**Task details**
Update the listing below by swapping every "Skladem" for "Na skladě" and keeping all other text unchanged. Omit the pictures from your answer.

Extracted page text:
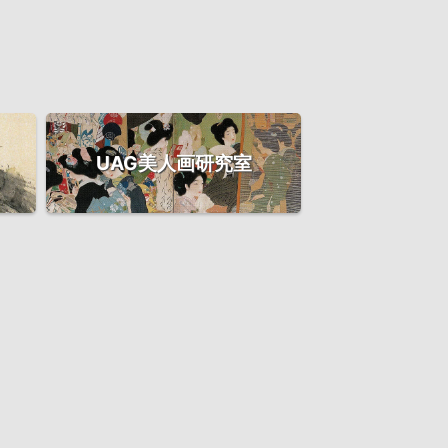
UAG美人画研究室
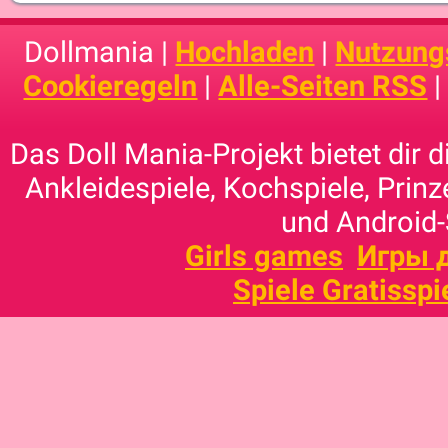
Dollmania |
Hochladen
|
Nutzung
Cookieregeln
|
Alle-Seiten RSS
Das Doll Mania-Projekt bietet dir 
Ankleidespiele, Kochspiele, Prinz
und Android-
Girls games
Игры 
Spiele Gratisspi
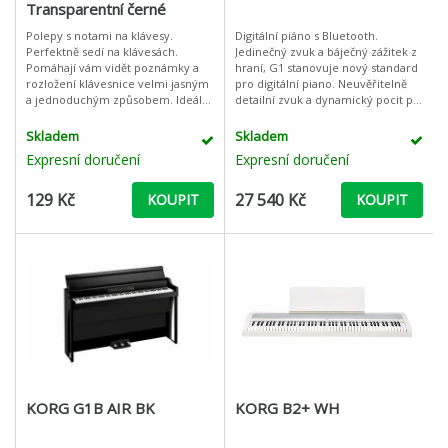
Transparentní černé
Polepy s notami na klávesy.
Digitální piáno s Bluetooth.
Perfektně sedí na klávesách.
Jedinečný zvuk a báječný zážitek z
Pomáhají vám vidět poznámky a
hraní, G1 stanovuje nový standard
rozložení klávesnice velmi jasným
pro digitální piano. Neuvěřitelně
a jednoduchým způsobem. Ideální
detailní zvuk a dynamický pocit při
pro začátečníky, aby se naučili
hraní na G1 splní i ty nejnáročnější
základní principy o klávesách klaví
požadavky. KO
Skladem
Skladem
Expresní doručení
Expresní doručení
129 Kč
27 540 Kč
KOUPIT
KOUPIT
KORG G1B AIR BK
KORG B2+ WH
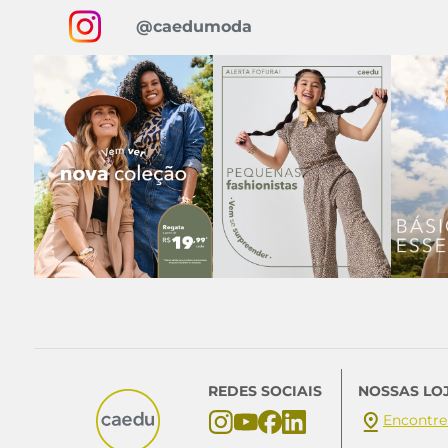
@caedumoda
REDES SOCIAIS
NOSSAS LO
Encontre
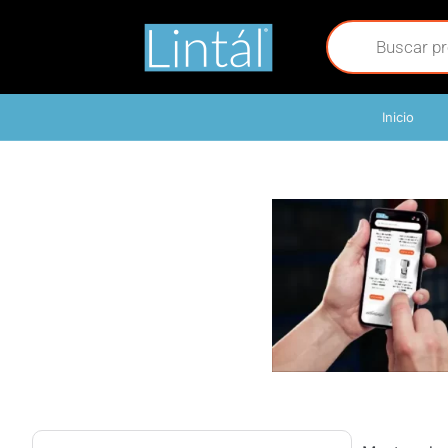
Inicio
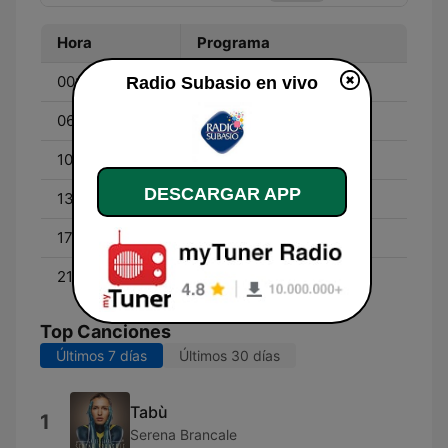
Hora
Programa
00:00 - 06:00
Francesca Quaglietti
Radio Subasio en vivo
06:00 - 10:00
Roberto Gentile
10:00 - 13:00
Stefano Pozzovivo
DESCARGAR APP
13:00 - 17:00
Leonardo Fabrizi
17:00 - 21:00
Katia Giuliani
21:00 - 00:00
Vera Torrisi
Top Canciones
Últimos 7 días
Últimos 30 días
Tabù
1
Serena Brancale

**Answer box**
UAG美人画研究室
Dollmania |
Hochladen
|
Nutzung
Cookieregeln
|
Alle-Seiten RSS
Das Doll Mania-Projekt bietet dir 
Ankleidespiele, Kochspiele, Prinz
und Android-
Girls games
Игры 
Spiele Gratisspi
Transparentní černé
Polepy s notami na klávesy.
Digitální piáno s Bluetooth.
Perfektně sedí na klávesách.
Jedinečný zvuk a báječný zážitek z
Pomáhají vám vidět poznámky a
hraní, G1 stanovuje nový standard
rozložení klávesnice velmi jasným
pro digitální piano. Neuvěřitelně
a jednoduchým způsobem. Ideální
detailní zvuk a dynamický pocit při
pro začátečníky, aby se naučili
hraní na G1 splní i ty nejnáročnější
základní principy o klávesách klaví
požadavky. KO
Na skladě
Na skladě
Expresní doručení
Expresní doručení
129 Kč
27 540 Kč
KOUPIT
KOUPIT
KORG G1B AIR BK
KORG B2+ WH
@caedumoda
REDES SOCIAIS
NOSSAS LO
Encontre
Inicio
Hora
Programa
00:00 - 06:00
Francesca Quaglietti
Radio Subasio en vivo
06:00 - 10:00
Roberto Gentile
10:00 - 13:00
Stefano Pozzovivo
DESCARGAR APP
13:00 - 17:00
Leonardo Fabrizi
17:00 - 21:00
Katia Giuliani
21:00 - 00:00
Vera Torrisi
Top Canciones
Últimos 7 días
Últimos 30 días
Tabù
1
Serena Brancale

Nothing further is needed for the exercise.